Beth came over last Wednesday and hung out. She’s pretty cool. Wonder if Molly saw? Beth called earlier and we spoke for a bit. We’re going to the Timberwolves game on Tuesday. I don’t know if this will go or progress into anything. I don’t know I want it to. I don’t know if I want to be lying in bed with Beth and thinking about the girl on the other side of my living room wall. I don’t know if I could do that to Beth. She could be a good, cool friend – the companionship is nice too.
Tonight on the phone, Beth said she couldn’t figure me out. She asked me what my “deal” was. Jeanine called me an “enigma” too. I cast -off this aura of mystery and I don’t even mean to. The last thing I want to happen is to be constantly wishing I was with Molly when I’m with Beth. I couldn’t handle that.
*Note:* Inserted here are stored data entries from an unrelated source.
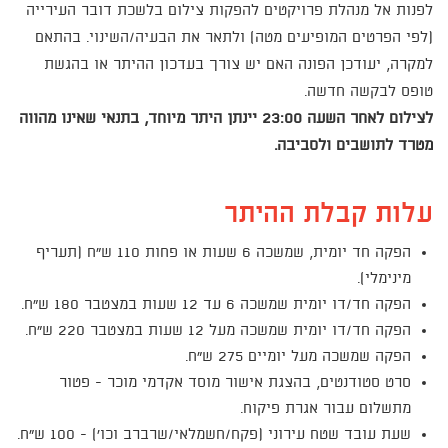
לפנות אל מנהלת פרויקטים להפקות צילום בלשכת דובר העירייה
(לפי הפרטים המופיעים מטה) ולתאר את הבעיה/השינוי. בהתאם
למקרה, יעודכן הפונה האם יש צורך בעדכון ההיתר או בהגשת
טופס לבקשה חדשה.
לצילום לאחר השעה 23:00 יינתן היתר מיוחד, בתנאי שאינו מהווה
מטרד לתושבים ולסביבה.
עלות קבלת ההיתר
הפקה חד יומית, שמשכה 6 שעות או פחות 110 ש"ח (תעריף
מינימלי).
הפקה חד/דו יומית שמשכה 6 עד 12 שעות במצטבר 180 ש"ח.
הפקה חד/דו יומית שמשכה מעל 12 שעות במצטבר 220 ש"ח.
הפקה שמשכה מעל יומיים 275 ש"ח.
סרט סטודנטים, בהצגת אישור מוסד אקדמי מוכר - פטור
מתשלום עבור אגרת פיקוח.
שעת עובד שטח עירוני (פקח/חשמלאי/שרברב וכו') - 100 ש"ח.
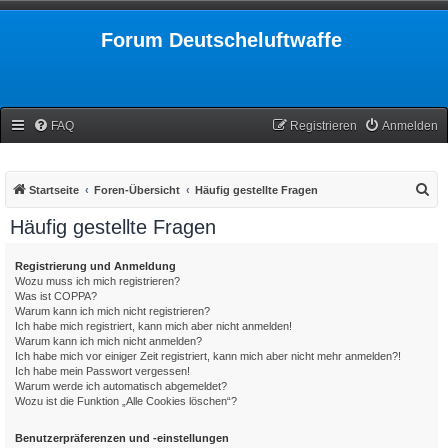
Forum Deutscheluftwaffe
FAQ
Registrieren
Anmelden
S
Startseite
Foren-Übersicht
Häufig gestellte Fragen
u
Häufig gestellte Fragen
c
h
Registrierung und Anmeldung
Wozu muss ich mich registrieren?
e
Was ist COPPA?
Warum kann ich mich nicht registrieren?
Ich habe mich registriert, kann mich aber nicht anmelden!
Warum kann ich mich nicht anmelden?
Ich habe mich vor einiger Zeit registriert, kann mich aber nicht mehr anmelden?!
Ich habe mein Passwort vergessen!
Warum werde ich automatisch abgemeldet?
Wozu ist die Funktion „Alle Cookies löschen“?
Benutzerpräferenzen und -einstellungen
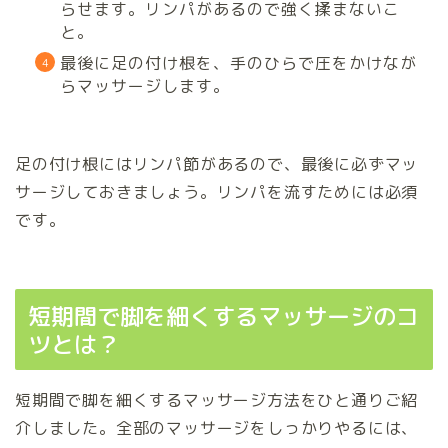
らせます。リンパがあるので強く揉まないこ
と。
最後に足の付け根を、手のひらで圧をかけなが
らマッサージします。
足の付け根にはリンパ節があるので、最後に必ずマッ
サージしておきましょう。リンパを流すためには必須
です。
短期間で脚を細くするマッサージのコ
ツとは？
短期間で脚を細くするマッサージ方法をひと通りご紹
介しました。全部のマッサージをしっかりやるには、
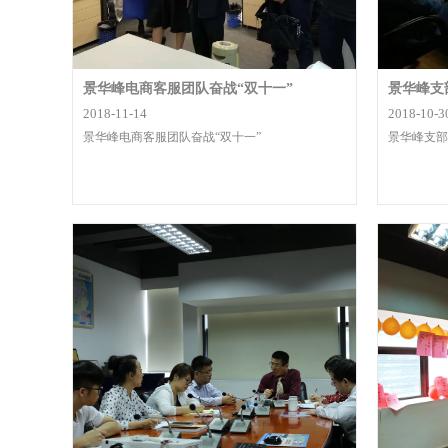
景华峰电商客服团队奋战“双十一”
景华峰支
2018-11-14
2018-10-3
景华峰电商客服团队奋战“双十一”
景华峰支部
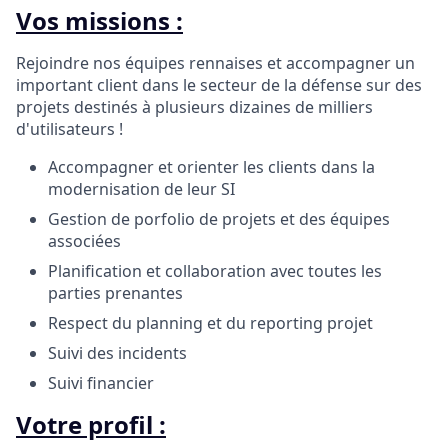
Vos missions :
Rejoindre nos équipes rennaises et accompagner un
important client dans le secteur de la défense sur des
projets destinés à plusieurs dizaines de milliers
d'utilisateurs !
Accompagner et orienter les clients dans la
modernisation de leur SI
Gestion de porfolio de projets et des équipes
associées
Planification et collaboration avec toutes les
parties prenantes
Respect du planning et du reporting projet
Suivi des incidents
Suivi financier
Votre profil :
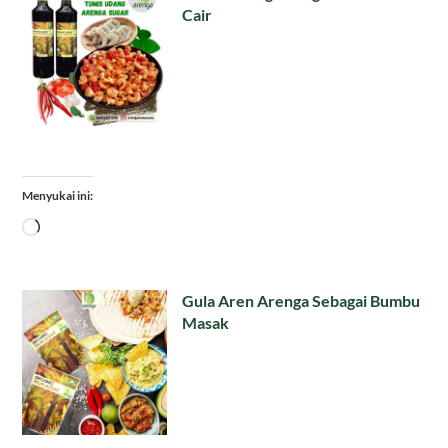
Cair
Menyukai ini:
Memuat...
Gula Aren Arenga Sebagai Bumbu
Masak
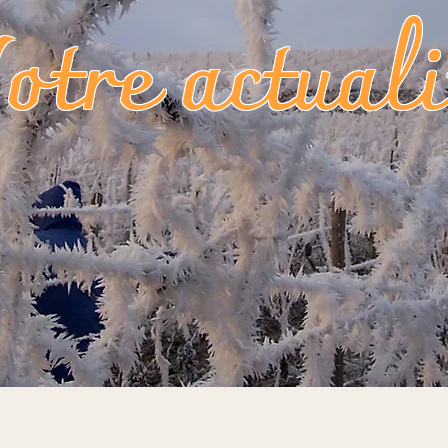
otre actuali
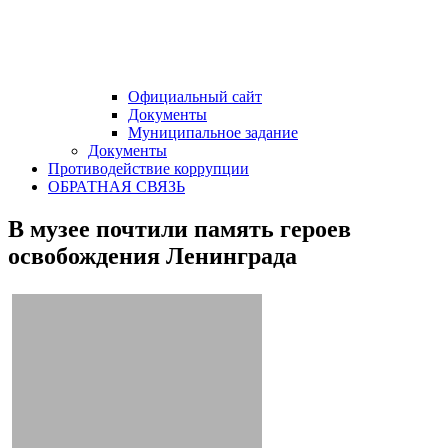
Официальный сайт
Документы
Муниципальное задание
Документы
Противодействие коррупции
ОБРАТНАЯ СВЯЗЬ
В музее почтили память героев
освобождения Ленинграда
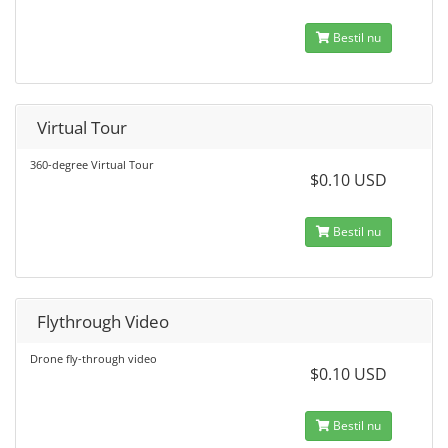
Bestil nu
Virtual Tour
360-degree Virtual Tour
$0.10 USD
Bestil nu
Flythrough Video
Drone fly-through video
$0.10 USD
Bestil nu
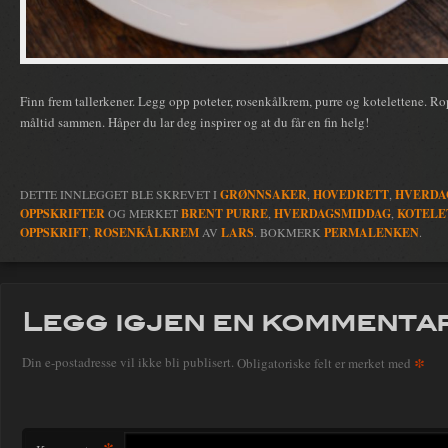
Finn frem tallerkener. Legg opp poteter, rosenkålkrem, purre og kotelettene. Ro
måltid sammen. Håper du lar deg inspirer og at du får en fin helg!
DETTE INNLEGGET BLE SKREVET I
GRØNNSAKER
,
HOVEDRETT
,
HVERDA
OPPSKRIFTER
OG MERKET
BRENT PURRE
,
HVERDAGSMIDDAG
,
KOTELE
OPPSKRIFT
,
ROSENKÅLKREM
AV
LARS
. BOKMERK
PERMALENKEN
.
Legg igjen en kommenta
*
Din e-postadresse vil ikke bli publisert.
Obligatoriske felt er merket med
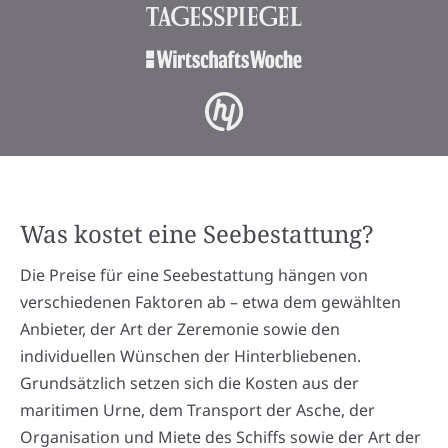
Was kostet eine Seebestattung?
Die Preise für eine Seebestattung hängen von
verschiedenen Faktoren ab – etwa dem gewählten
Anbieter, der Art der Zeremonie sowie den
individuellen Wünschen der Hinterbliebenen.
Grundsätzlich setzen sich die Kosten aus der
maritimen Urne, dem Transport der Asche, der
Organisation und Miete des Schiffs sowie der Art der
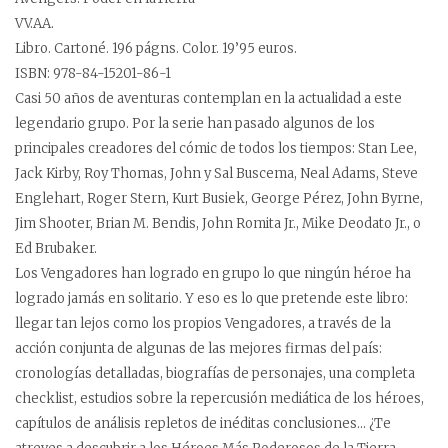
VV.AA.
Libro. Cartoné. 196 págns. Color. 19’95 euros.
ISBN: 978-84-15201-86-1
Casi 50 años de aventuras contemplan en la actualidad a este
legendario grupo. Por la serie han pasado algunos de los
principales creadores del cómic de todos los tiempos: Stan Lee,
Jack Kirby, Roy Thomas, John y Sal Buscema, Neal Adams, Steve
Englehart, Roger Stern, Kurt Busiek, George Pérez, John Byrne,
Jim Shooter, Brian M. Bendis, John Romita Jr., Mike Deodato Jr., o
Ed Brubaker.
Los Vengadores han logrado en grupo lo que ningún héroe ha
logrado jamás en solitario. Y eso es lo que pretende este libro:
llegar tan lejos como los propios Vengadores, a través de la
acción conjunta de algunas de las mejores firmas del país:
cronologías detalladas, biografías de personajes, una completa
checklist, estudios sobre la repercusión mediática de los héroes,
capítulos de análisis repletos de inéditas conclusiones… ¿Te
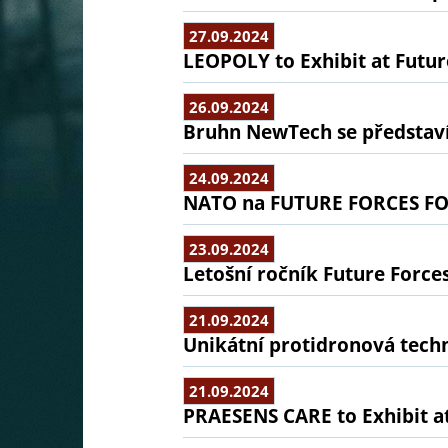
27.09.2024
LEOPOLY to Exhibit at Futur
26.09.2024
Bruhn NewTech se představí
24.09.2024
NATO na FUTURE FORCES F
23.09.2024
Letošní ročník Future Force
21.09.2024
Unikátní protidronová tech
21.09.2024
PRAESENS CARE to Exhibit at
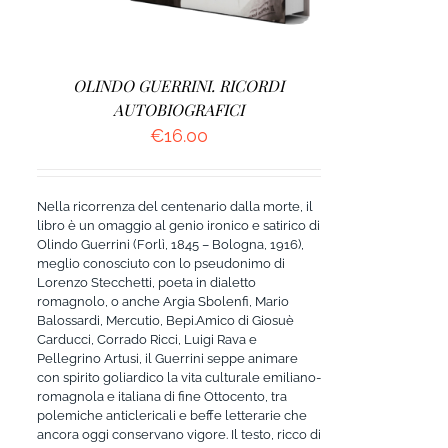
OLINDO GUERRINI. RICORDI
AUTOBIOGRAFICI
€
16.00
Nella ricorrenza del centenario dalla morte, il
libro è un omaggio al genio ironico e satirico di
Olindo Guerrini (Forlì, 1845 – Bologna, 1916),
meglio conosciuto con lo pseudonimo di
Lorenzo Stecchetti, poeta in dialetto
romagnolo, o anche Argia Sbolenfi, Mario
Balossardi, Mercutio, Bepi.Amico di Giosuè
Carducci, Corrado Ricci, Luigi Rava e
Pellegrino Artusi, il Guerrini seppe animare
con spirito goliardico la vita culturale emiliano-
romagnola e italiana di fine Ottocento, tra
polemiche anticlericali e beffe letterarie che
ancora oggi conservano vigore. Il testo, ricco di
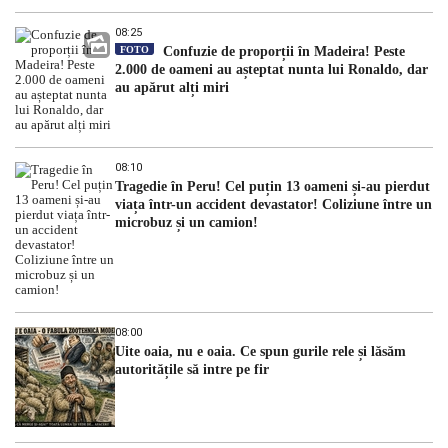
08:25
FOTO
Confuzie de proporții în Madeira! Peste
2.000 de oameni au așteptat nunta lui Ronaldo, dar
au apărut alți miri
08:10
Tragedie în Peru! Cel puțin 13 oameni și-au pierdut
viața într-un accident devastator! Coliziune între un
microbuz și un camion!
08:00
Uite oaia, nu e oaia. Ce spun gurile rele și lăsăm
autoritățile să intre pe fir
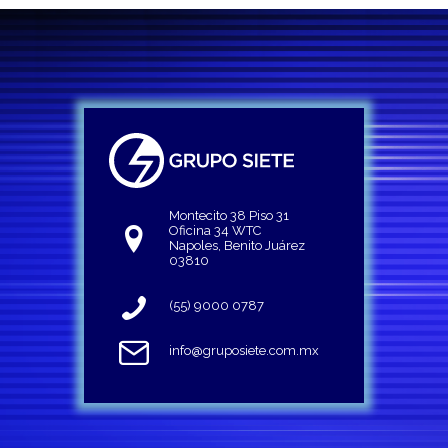
Montecito 38 Piso 31
Oficina 34 WTC
Napoles, Benito Juárez
03810
(55) 9000 0787
info@gruposiete.com.mx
And last night, Molly came home with a guy. I find it hard to believe that it was a b/f, though. He was really tall and awkward looking. They came back around 6pm, so I don’t know. But tonight she came home alone around 9pm. Speaking of hard to figure out. She stays home the past three Friday nights, I’ve never seen her come home with someone ’til last night, and she comes home alone tonight.
Molly used to come over and talked but stopped. I think about Molly too much. I can’t figure out why she completely stopped being nice and flirting with me. Is she too shy? I don’t know. I’m going to pursue her starting this week. More on that later.